Kemudian, Belanda yang pada saat itu sudah jauh kecilan dibanding masa jayanya.. tidak sukses menghidupkan lagi Hindia Belanda. Maka.. Jawa Barat pun merdeka (lagi), menjadi satu kesatuan dengan negara Indonesia, yang persatuannya (sorry to say) dibentuk dengan tangan besi oleh Jepang dan oleh perang Kemerdekaan.

Sentimen kedaerahan meluntur tahun 50-an, dan ide-ide radikal separatisme teredam awal 70-an. Insiden-insiden sara kejadian beberapa kali (pembantaian bule-indo jaman kemerdekaan, anti cina, anti-Jepang jaman malari, dan seterusnya ada tapi relatif kecil). Pemberontakan juga sempat sporadik (APRA dan pemberontakan orang-orang ex KNIL, , kayak begitu...) Kerajaan bawahan yang masih eksis di masa kemerdekaan tinggal Cirebon saja, yang sifatnya pun tinggal simbolik tanpa teritorial.
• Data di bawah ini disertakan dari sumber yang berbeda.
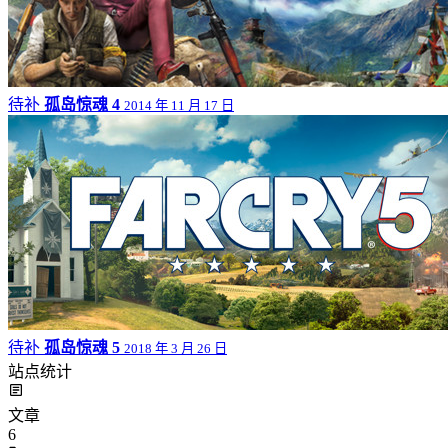
待补
孤岛惊魂 4
2014 年 11 月 17 日
待补
孤岛惊魂 5
2018 年 3 月 26 日
站点统计
文章
6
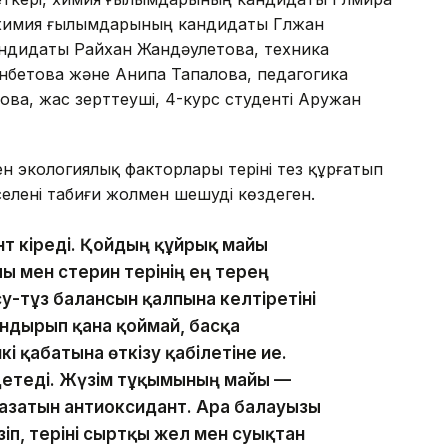
 химия ғылымдарының кандидаты Гүлжан
ндидаты Райхан Жандәулетова, техника
бетова және Анипа Тапалова, педагогика
а, жас зерттеуші, 4-курс студенті Аружан
н экологиялық факторлары теріні тез құрғатып
әселені табиғи жолмен шешуді көздеген.
нт кіреді. Қойдың құйрық майы
ы мен стерин терінің ең терең
у-тұз балансын қалпына келтіретіні
андырып қана қоймай, басқа
кі қабатына өткізу қабілетіне ие.
етеді. Жүзім тұқымының майы —
жазатын антиоксидант. Ара балауызы
іп, теріні сыртқы жел мен суықтан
Mainstream islam bawaan jaman abad ke-16 masih eksis. Multi etnis yang terus menjelma menjadi suku Betawi (yang di barat kental dipengaruhi budaya Arab, di selatan kentalnya budaya Sunda, di timur dan tengah kental budaya Cina, dan di keseluruhannya amat ter-melayu-nisasi) juga tetap eksis (walau makin ke sini makin terpinggirkan). Pengaruh Jawa, Bali, , Maluku, Belanda, juga eksis di kantong- kantong komunitas tertentu di Jakarta dan sekitarnya. Komunitas indo juga eksis, lebih eksis dari kebanyakan daerah lain. Pengaruh Jepang saja yang jauh meluntur.

Setelah masa orde baru, Jawa Bagian barat masa kini terdiri dari tiga propinsi, yaitu DKI Jaya, Banten, dan Jawa Barat. Ini nyaris persis di jaman Mataram-VOC, saat Jawa Barat itu terdiri dari Batavia, Banten, dan Jawa Barat tersisa yang jajahan Mataram. Walau relatif jauh susut, bahasa sunda yang mulai mapan sejak jaman Tarumanagara pada abad ke-2 atau ke-4, sekarang ini.. nyaris seribu tahun kemudian, masih eksis. Mestinya bisa dilestarikan. Budaya-budaya tuanya, di jalur mainstream tuntas terkikis habis oleh islamisasi, tetapi masih tersisanya suku Baduy dan yang semacam itu di pedalaman, menunjukkan bahwa budaya tua itu pun termasuk 'die hard' juga.

Rimba raya penuh binatang buas juga jauh menyusut. Walau begitu, maung harimau macan masih belum punah juga, celeng masih gentayangan di hutan-hutan, badak bercula satu masih ada di ujung kulon, badak cap kaki tiga juga eksis, jadi minuman.

***

Selesai

Kalau mau detil tentang Batavia-Betawi, bisa dilihat di internet, di wikipedia atau di situs khusus. Demikian juga Sumedang-Larang. Sedangkan di sini, dalam tulisan lain, bisa dilihat riwayat Banten, Cirebon, yang dibuat lebih dulu dari tulisan ini. Semoga, pada iterasi berikutnya, lebih banyak lagi bisa diulas tulisan tentang Jawa Barat.